Oct 20, 2015 Letters
Let me begin by saying I support GHRA’s objection to the ‘name and shame’ campaign. Quite frankly, it’s shameful that we have a policy endorsing public humiliation as a method of discipline. The principle of “name and shame” is simple: to psychologically humiliate to deter others from committing the same crime. In a society in which shaming persons for their behaviour is more common than not, it is simply another way to encourage shame-hating discourse. ’Name and Shame’ ruins an individual’s opportunity to sincerely feel, on one’s own capacity, remorseful.
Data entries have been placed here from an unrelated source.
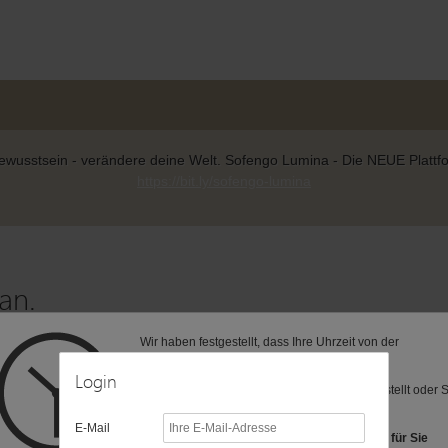
wusstsein - verändere deine Welt. Sofengo Lumina - Die NEUE Plattform
https://bit.ly/sofengo-lumina
an.
Wir haben festgestellt, dass Ihre Uhrzeit von der
 zur gewünschten Seite weitergeleitet.
voreingestellten Zeitzone (MEZ) abweicht.
Login
Vielleicht ist Ihre Computer-Uhr anders eingestellt oder 
befinden sich in einer anderen Zeitzone?
E-Mail
Folgende Zeitzonen haben wir als Vorschlag für Sie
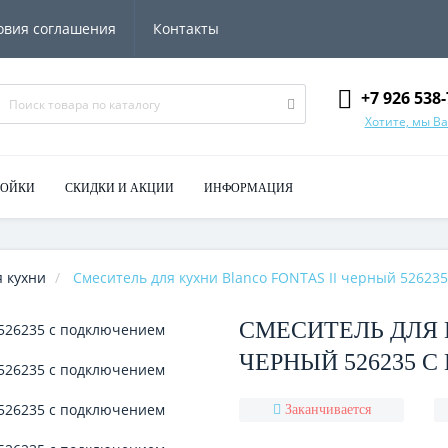
овия соглашения
Контакты
+7 926 538-
Хотите, мы В
МОЙКИ
СКИДКИ И АКЦИИ
ИНФОРМАЦИЯ
 кухни
Смеситель для кухни Blanco FONTAS II черный 52623
СМЕСИТЕЛЬ ДЛЯ 
ЧЕРНЫЙ 526235 
Заканчивается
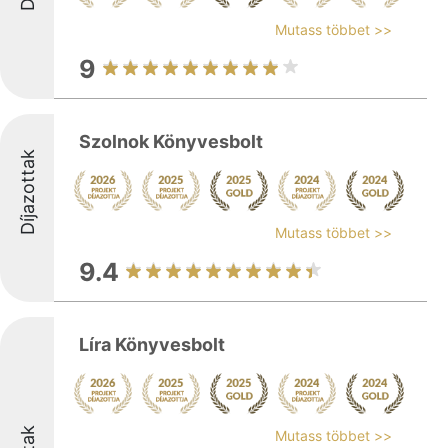
Mutass többet >>
9
Szolnok Könyvesbolt
Díjazottak
Mutass többet >>
9.4
Líra Könyvesbolt
Mutass többet >>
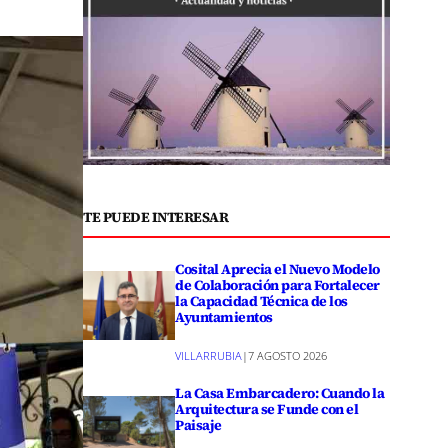
TE PUEDE INTERESAR
Cosital Aprecia el Nuevo Modelo
de Colaboración para Fortalecer
la Capacidad Técnica de los
Ayuntamientos
VILLARRUBIA
|
7 AGOSTO 2026
La Casa Embarcadero: Cuando la
Arquitectura se Funde con el
Paisaje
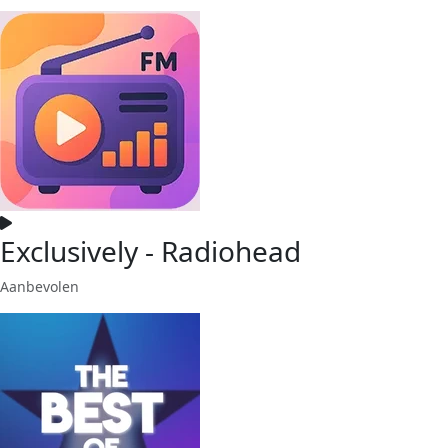
Exclusively - Radiohead
Aanbevolen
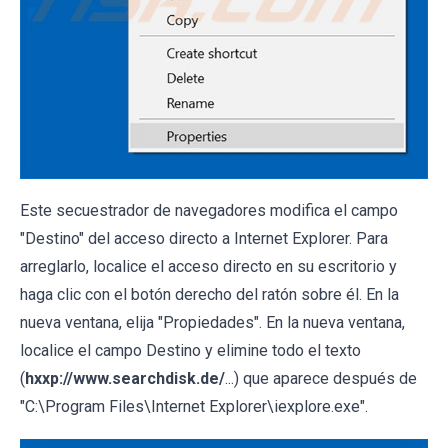
Este secuestrador de navegadores modifica el campo
"Destino" del acceso directo a Internet Explorer. Para
arreglarlo, localice el acceso directo en su escritorio y
haga clic con el botón derecho del ratón sobre él. En la
nueva ventana, elija "Propiedades". En la nueva ventana,
localice el campo Destino y elimine todo el texto
(
hxxp://www.searchdisk.de/
...) que aparece después de
"C:\Program Files\Internet Explorer\iexplore.exe".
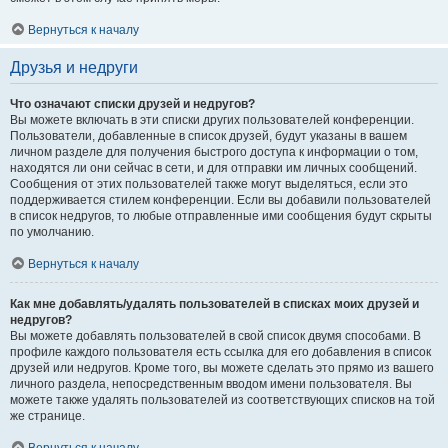
Вернуться к началу
Друзья и недруги
Что означают списки друзей и недругов?
Вы можете включать в эти списки других пользователей конференции.
Пользователи, добавленные в список друзей, будут указаны в вашем
личном разделе для получения быстрого доступа к информации о том,
находятся ли они сейчас в сети, и для отправки им личных сообщений.
Сообщения от этих пользователей также могут выделяться, если это
поддерживается стилем конференции. Если вы добавили пользователей
в список недругов, то любые отправленные ими сообщения будут скрыты
по умолчанию.
Вернуться к началу
Как мне добавлять/удалять пользователей в списках моих друзей и
недругов?
Вы можете добавлять пользователей в свой список двумя способами. В
профиле каждого пользователя есть ссылка для его добавления в список
друзей или недругов. Кроме того, вы можете сделать это прямо из вашего
личного раздела, непосредственным вводом имени пользователя. Вы
можете также удалять пользователей из соответствующих списков на той
же странице.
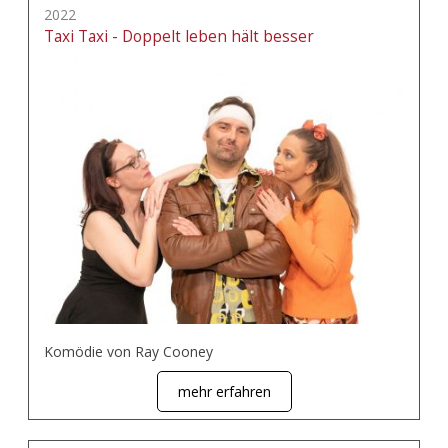
2022
Taxi Taxi - Doppelt leben hält besser
Komödie von Ray Cooney
mehr erfahren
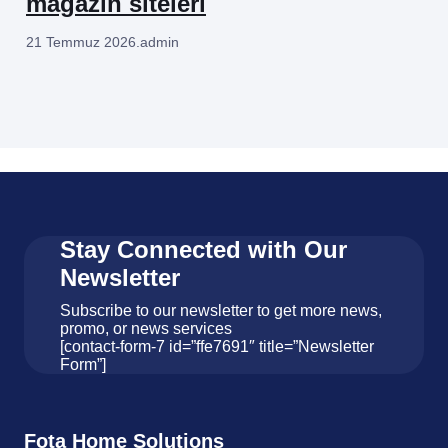
magazin siteleri
21 Temmuz 2026
.
admin
Stay Connected with Our
Newsletter
Subscribe to our newsletter to get more news,
promo, or news services
[contact-form-7 id=”ffe7691″ title=”Newsletter
Form”]
Fota Home Solutions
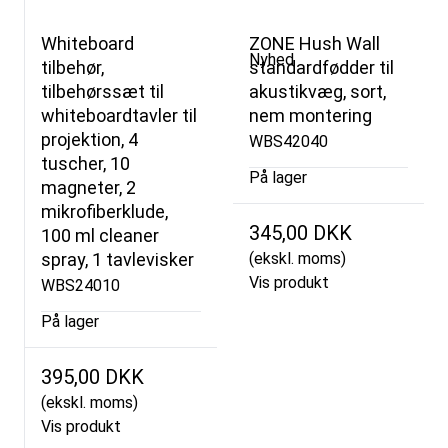
Whiteboard
ZONE Hush Wall
Nyhed
tilbehør,
standardfødder til
tilbehørssæt til
akustikvæg, sort,
whiteboardtavler til
nem montering
projektion, 4
WBS42040
tuscher, 10
På lager
magneter, 2
mikrofiberklude,
345,00 DKK
100 ml cleaner
spray, 1 tavlevisker
(ekskl. moms)
Vis produkt
WBS24010
På lager
395,00 DKK
(ekskl. moms)
Vis produkt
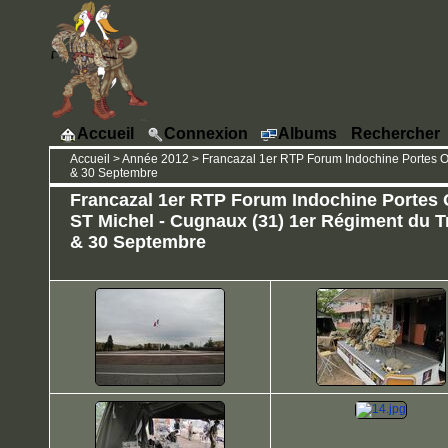
Accueil
Connexion
Albums
Rechercher
Accueil
>
Année 2012
>
Francazal 1er RTP Forum Indochine Portes O
& 30 Septembre
Francazal 1er RTP Forum Indochine Portes
ST Michel - Cugnaux (31) 1er Régiment du Tr
& 30 Septembre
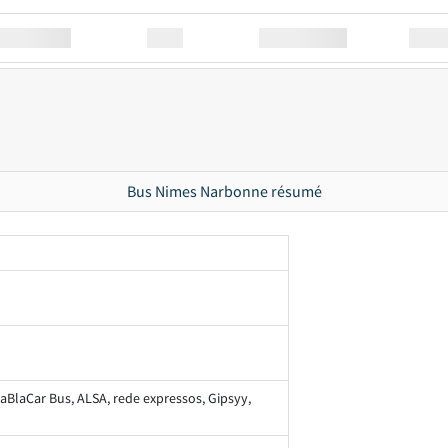
Station
00:00
Station
00.00
Bus Nimes Narbonne résumé
laBlaCar Bus, ALSA, rede expressos, Gipsyy,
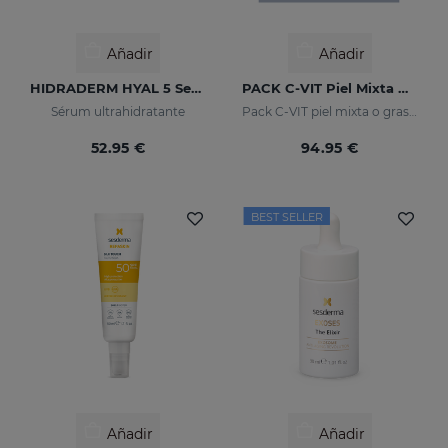
Añadir
Añadir
HIDRADERM HYAL 5 Serum
PACK C-VIT Piel Mixta O Grasa
Sérum ultrahidratante
Pack C-VIT piel mixta o grasa - exclusivo online
52.95 €
94.95 €
BEST SELLER
Añadir
Añadir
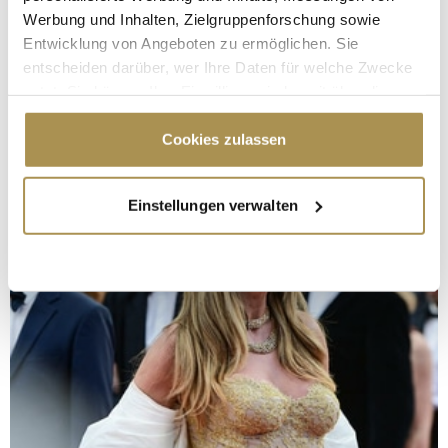
Werbung und Inhalten, Zielgruppenforschung sowie
Entwicklung von Angeboten zu ermöglichen. Sie
entscheiden darüber, wer Ihre Daten für welche Zwecke
nutzt. Sie können Ihre Einwilligung jederzeit über die
Cookie-Erklärung oder durch Klicken auf das Privacy
Trigger Symbol ändern oder widerrufen
Cookies zulassen
Wenn Sie es erlauben, würden wir auch gerne:
Einstellungen verwalten
Informationen über Ihre geografische Lage
erfassen, welche bis auf einige Meter genau sein
können
Ihr Gerät durch aktives Scannen nach
bestimmten Merkmalen (Fingerprinting) identifizieren
Erfahren Sie mehr darüber, wie Ihre persönlichen Daten
verarbeitet werden, und legen Sie Ihre Präferenzen im
Abschnitt Einzelheiten
fest.
Wir verwenden Cookies, um Inhalte und Anzeigen zu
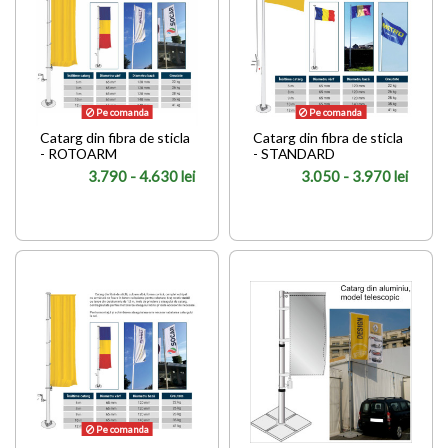
Pe comanda
Pe comanda
Catarg din fibra de sticla
Catarg din fibra de sticla
- ROTOARM
- STANDARD
3.790 - 4.630 lei
3.050 - 3.970 lei
Pe comanda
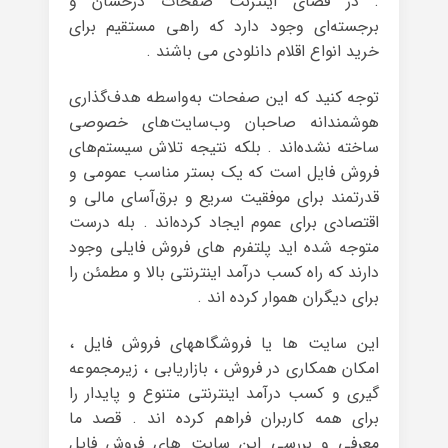
. در فضای اینترنت صفحات درخشان و
برجسته‌ای وجود دارد که راهی مستقیم برای
خرید انواع اقلام دانلودی می باشند .
توجه کنید که این صفحات به‌واسطه هدف‌گذاری
هوشمندانه صاحبان وب‌سایت‌های خصوصی
ساخته نشده‌اند . بلکه نتیجه تلاش سیستم‌های
فروش فایل است که یک بستر مناسب عمومی و
قدرتمند برای موفقیت سریع و برق‌آسای مالی و
اقتصادی برای عموم ایجاد کرده‌اند . بله درست
متوجه شده اید پلتفرم های فروش فایلی وجود
دارند که راه کسب درآمد اینترنتی بالا و مطمئن را
برای دیگران هموار کرده اند .
این سایت ها یا فروشگاههای فروش فایل ،
امکان همکاری در فروش ، بازاریابی ، زیرمجموعه
گیری و کسب درآمد اینترنتی متنوع و پایدار را
برای همه کاربران فراهم کرده اند . قصد ما
معرفی و بررسی این سایت های فروش فایل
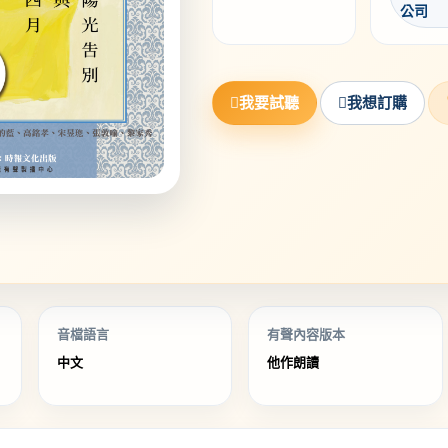
公司
我要試聽
我想訂購
音檔語言
有聲內容版本
中文
他作朗讀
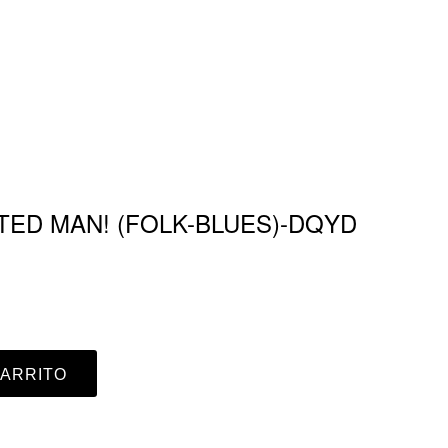
ARTED MAN! (FOLK-BLUES)-DQYD
CARRITO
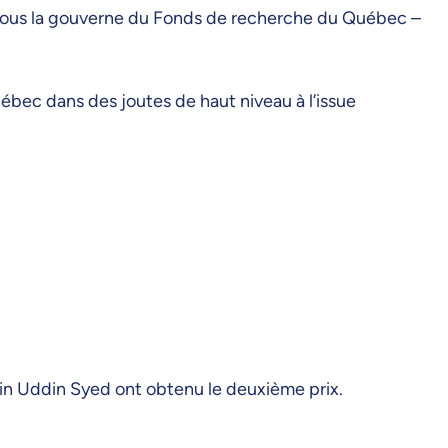
ous la gouverne du Fonds de recherche du Québec –
ébec dans des joutes de haut niveau à l’issue
in Uddin Syed ont obtenu le deuxième prix.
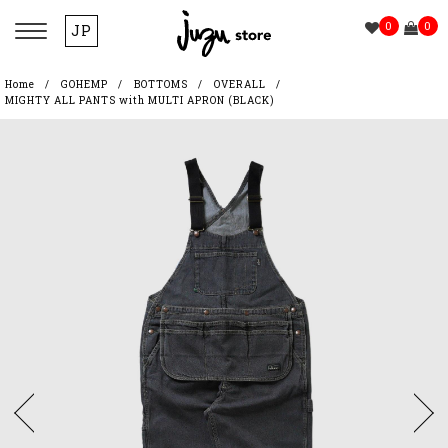
0
0
JP
Home
GOHEMP
BOTTOMS
OVERALL
MIGHTY ALL PANTS with MULTI APRON (BLACK)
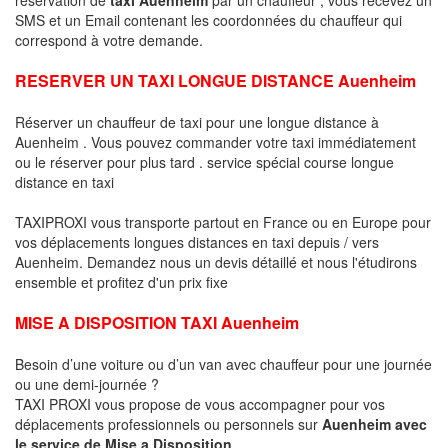
SMS et un Email contenant les coordonnées du chauffeur qui
correspond à votre demande.
RESERVER UN TAXI LONGUE DISTANCE Auenheim
Réserver un chauffeur de taxi pour une longue distance à
Auenheim . Vous pouvez commander votre taxi immédiatement
ou le réserver pour plus tard . service spécial course longue
distance en taxi
TAXIPROXI vous transporte partout en France ou en Europe pour
vos déplacements longues distances en taxi depuis / vers
Auenheim. Demandez nous un devis détaillé et nous l'étudirons
ensemble et profitez d'un prix fixe
MISE A DISPOSITION TAXI Auenheim
Besoin d’une voiture ou d’un van avec chauffeur pour une journée
ou une demi-journée ?
TAXI PROXI vous propose de vous accompagner pour vos
déplacements professionnels ou personnels sur
Auenheim avec
le service de Mise a Disposition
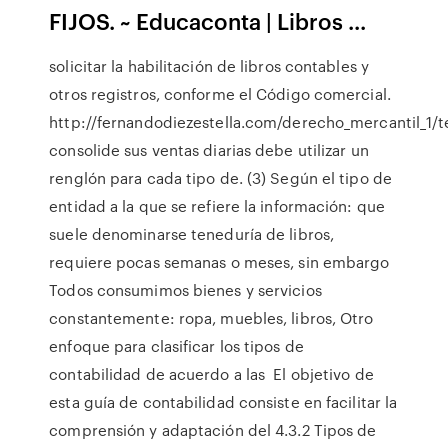
FIJOS. ~ Educaconta | Libros ...
solicitar la habilitación de libros contables y
otros registros, conforme el Código comercial.
http://fernandodiezestella.com/derecho_mercantil_1/
consolide sus ventas diarias debe utilizar un
renglón para cada tipo de. (3) Según el tipo de
entidad a la que se refiere la información: que
suele denominarse teneduría de libros,
requiere pocas semanas o meses, sin embargo
Todos consumimos bienes y servicios
constantemente: ropa, muebles, libros, Otro
enfoque para clasificar los tipos de
contabilidad de acuerdo a las El objetivo de
esta guía de contabilidad consiste en facilitar la
comprensión y adaptación del 4.3.2 Tipos de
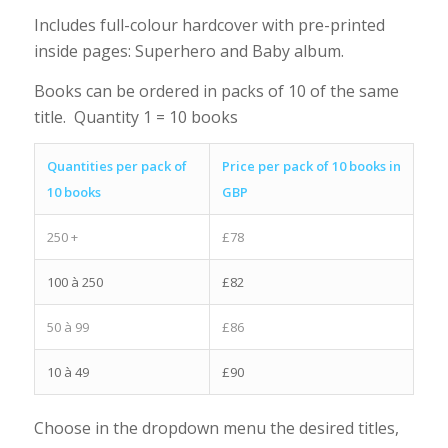
Includes full-colour hardcover with pre-printed
inside pages: Superhero and Baby album.
Books can be ordered in packs of 10 of the same
title. Quantity 1 = 10 books
Quantities per pack of
Price per pack of 10 books in
10 books
GBP
250 +
£78
100 à 250
£
82
50 à 99
£86
10 à 49
£90
Choose in the dropdown menu the desired titles,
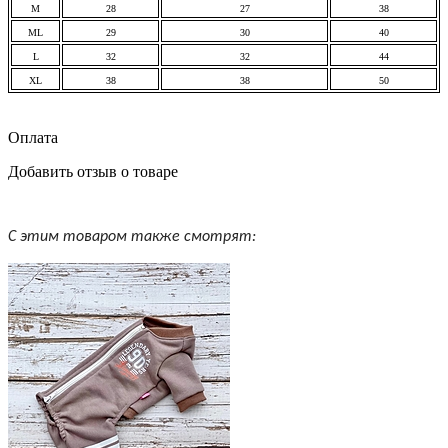
M
28
27
38
ML
29
30
40
L
32
32
44
XL
38
38
50
Оплата
Добавить отзыв о товаре
С этим товаром также смотрят:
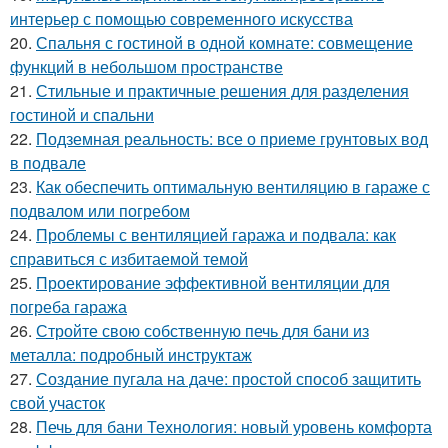
интерьер с помощью современного искусства
20.
Спальня с гостиной в одной комнате: совмещение
функций в небольшом пространстве
21.
Стильные и практичные решения для разделения
гостиной и спальни
22.
Подземная реальность: все о приеме грунтовых вод
в подвале
23.
Как обеспечить оптимальную вентиляцию в гараже с
подвалом или погребом
24.
Проблемы с вентиляцией гаража и подвала: как
справиться с избитаемой темой
25.
Проектирование эффективной вентиляции для
погреба гаража
26.
Стройте свою собственную печь для бани из
металла: подробный инструктаж
27.
Создание пугала на даче: простой способ защитить
свой участок
28.
Печь для бани Технология: новый уровень комфорта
Although these methods of ‘correcting’ may seem to work (arguably a short term effect), we ought to be very wary of endorsing this archaic method of discipline and disturbed by the thrill some get by the idea of embarrassing or instilling fear to express moral disapproval.. The measures a society or state takes when it comes to punishing its people determines what kind of society or state it is. Rightfully, people ought to be corrected or disciplined accordingly when they err or have committed a horrendous crime. But the principle of justice, that is, what is fair and decent, doesn’t allow for barbaric measures of punishment.
When the state inadvertently sanctions what really seems to be an act of vengeance, it reflects poorly on our justice system. History informs us that this is not the sort of state one would want to live in. For progressive values to flourish, novel approaches to law and order are necessary.